The U.S. Department of State left women’s concerns out of its annual human rights report entirely. (Credit: Pixabay, Pexels)

In this year’s “Country Reports on Human Rights Practices,” a publication assessing the state of international human rights that’s disseminated by the U.S. Department of State, there was a glaring omission: Any discussion at all of women’s rights.

The report, released this year by the Trump administration, fails to discuss any forms of gendered violence – whereas normally, an entire section is dedicated to the matter. “The introductory documents make no reference to discrimination based on sex, sexual orientation, or gender identity,” Winona Xu of the University of California, Los Angeles wrote in a recent analysis for Harvard University’s Health and Human Rights journal. 

The 2023 edition, by contrast, delves into injustices suffered by women in various regions of the world, from Palestine to Afghanistan, as well as problems that plague women the world over, including rape and domestic violence.

Women’s problems weren’t the only ones left out of the latest report, either. The Department of State also failed to examine violations of LGBTQ individuals’ rights, disabled people’s rights and indigenous people’s rights, among other groups. It also glossed over infringements upon fair elections, poor prison conditions, the sexual exploitation of children and more.

The problem is about more than just a lack of acknowledgement, experts like Xu say. The report, published in 1977 following a Congressional mandate, is meant to inform policy decisions and bolster advocacy efforts. Failing to incorporate updates on gendered violence and more is hurting those efforts by “weakening the principle that human rights are universal,” Xu of UCLA said.

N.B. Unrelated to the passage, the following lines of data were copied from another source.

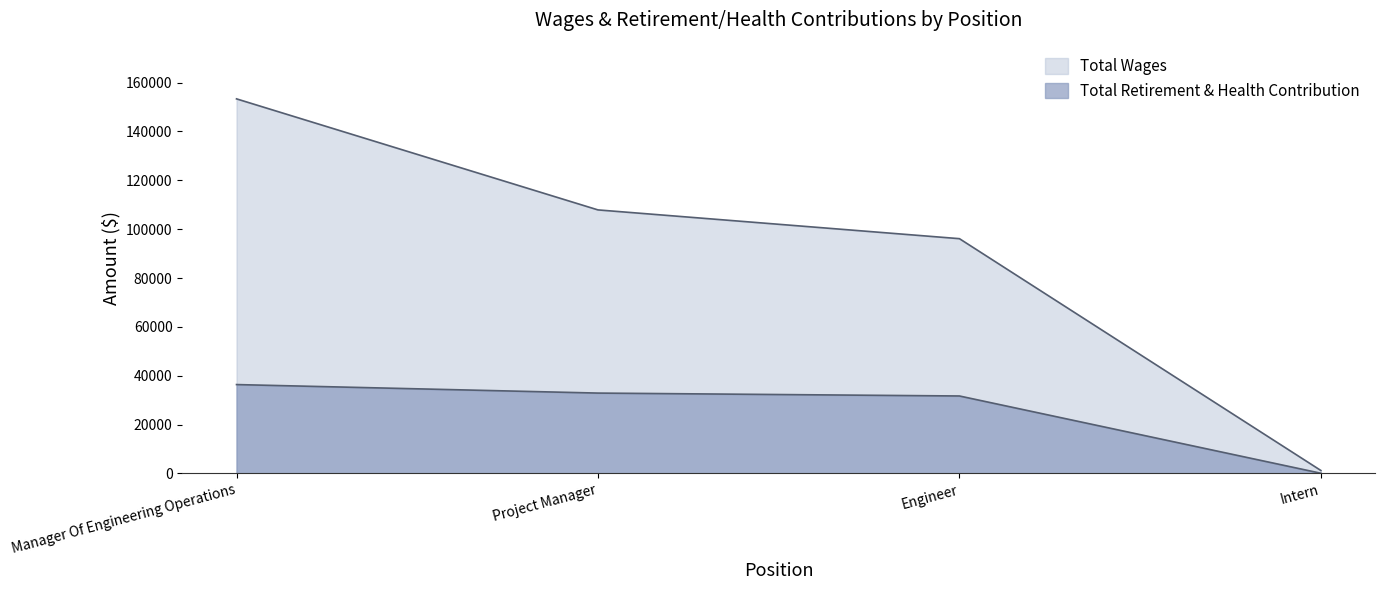

Reading left to right, list all the values displayed in this chart.

Total Wages: 153354	107896	96122	1222
Total Retirement & Health Contribution: 36397	32911	31724	91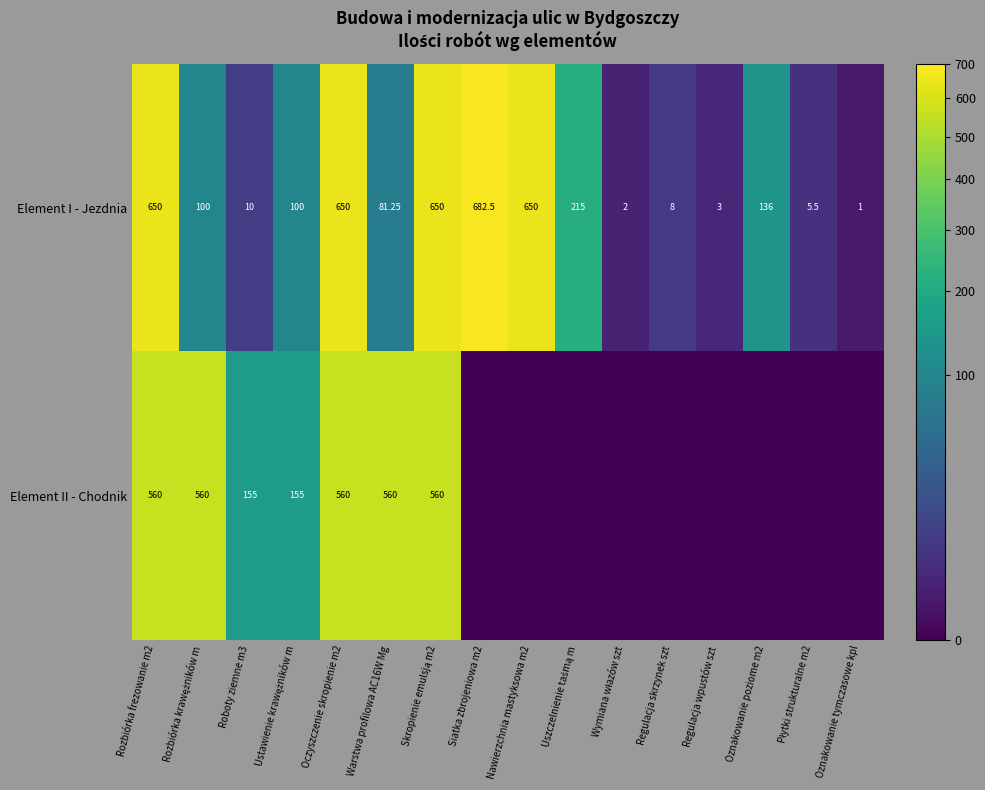

How many distinct data groups are displayed?

2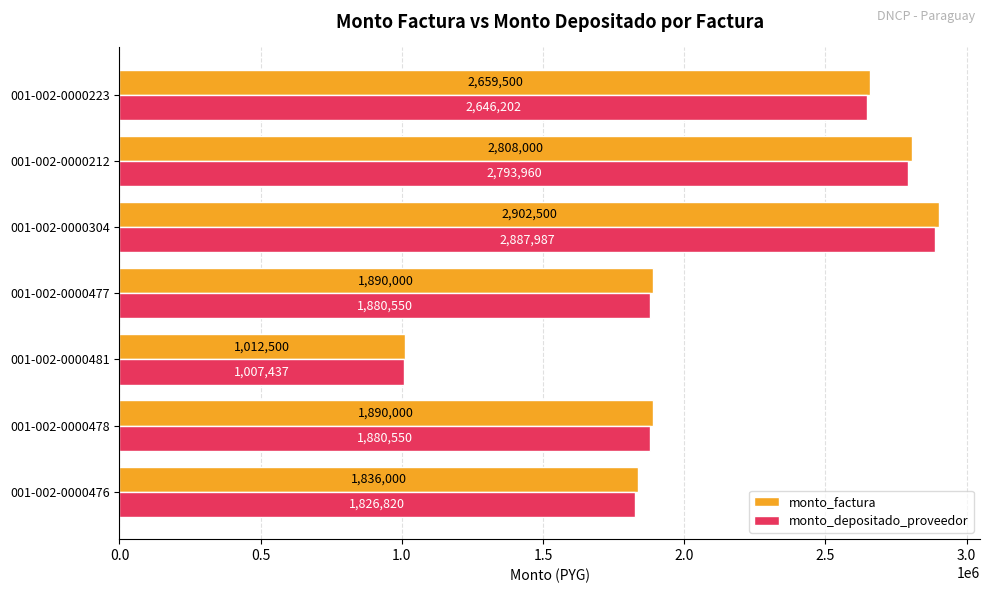

Is it true that monto_depositado_proveedor equals 1880550 at 001-002-0000478?

True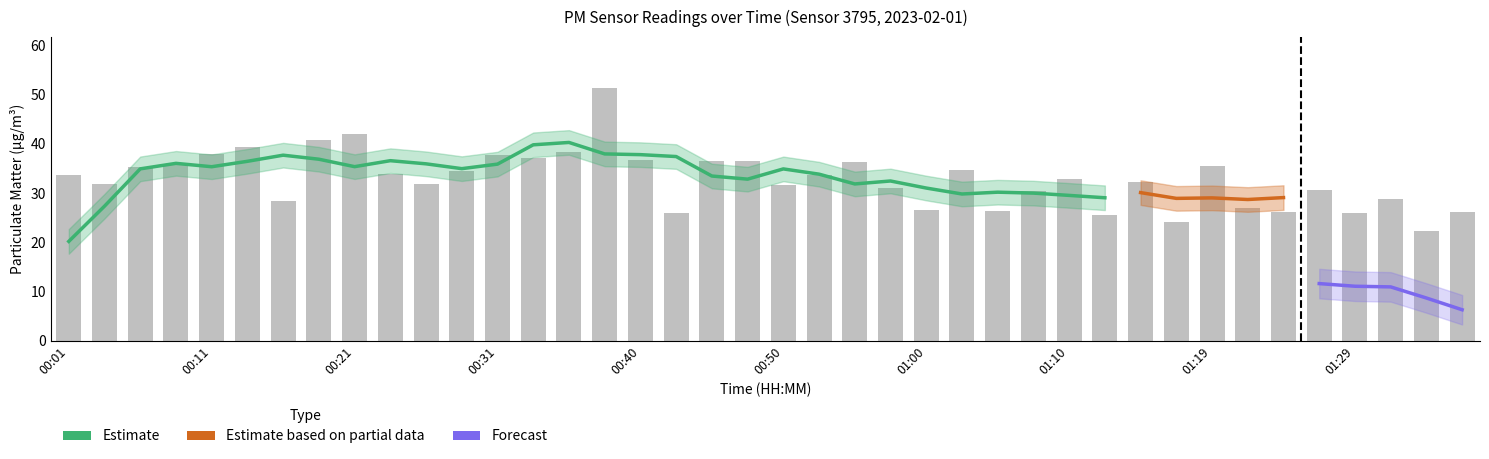

What is the average value?

32.8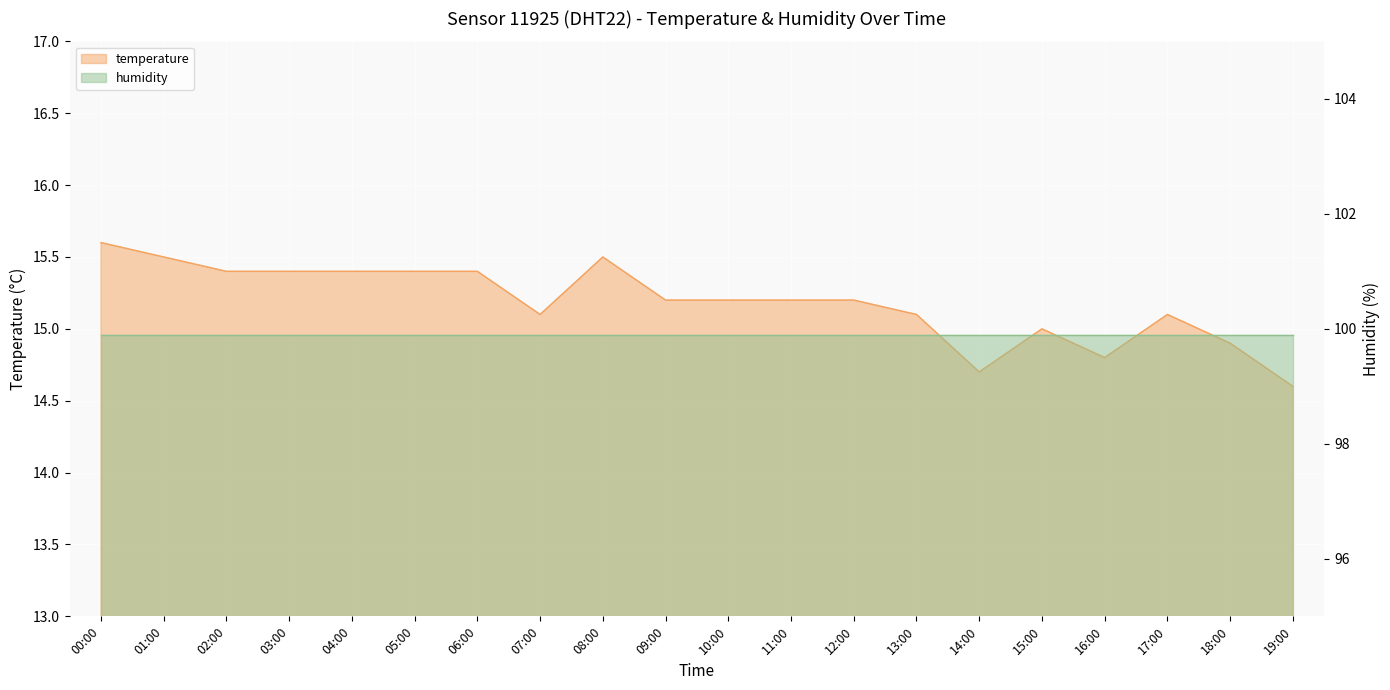

Reading left to right, transcribe all the data shown in this chart.

00:00=15.6	01:00=15.5	02:00=15.4	03:00=15.4	04:00=15.4	05:00=15.4	06:00=15.4	07:00=15.1	08:00=15.5	09:00=15.2	10:00=15.2	11:00=15.2	12:00=15.2	13:00=15.1	14:00=14.7	15:00=15.0	16:00=14.8	17:00=15.1	18:00=14.9	19:00=14.6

“However powerful a state, it cannot rewrite the definition of human rights unilaterally without damaging the legal framework it once espoused,” she continued.

In order to amend the problems created by the shorter report, the U.S. must “reassert the universality and indivisibility of human rights in doctrine and practice,” Xu says, namely by adding back in the sections left off. Considering American officials are the ones responsible for the omissions, however, the matter may not be rectified any time soon.